• TO-DO ITEM:
Rewrite the data from the line containing "Read the value at moneygram." through the line containing "Does any single", changing "sum" to "total" and leaving everything else the same.

• INPUT FOR THIS TASK:
==================================================

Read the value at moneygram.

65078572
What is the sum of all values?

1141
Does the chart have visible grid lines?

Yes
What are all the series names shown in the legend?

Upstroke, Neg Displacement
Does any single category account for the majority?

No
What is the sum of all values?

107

==================================================

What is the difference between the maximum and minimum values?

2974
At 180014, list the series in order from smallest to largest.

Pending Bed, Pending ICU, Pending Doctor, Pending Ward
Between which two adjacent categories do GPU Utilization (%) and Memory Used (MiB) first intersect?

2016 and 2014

==================================================

• ANSWER TO THIS EXERCISE:
Read the value at moneygram.

65078572
What is the total of all values?

1141
Does the chart have visible grid lines?

Yes
What are all the series names shown in the legend?

Upstroke, Neg Displacement
Does any single category account for the majority?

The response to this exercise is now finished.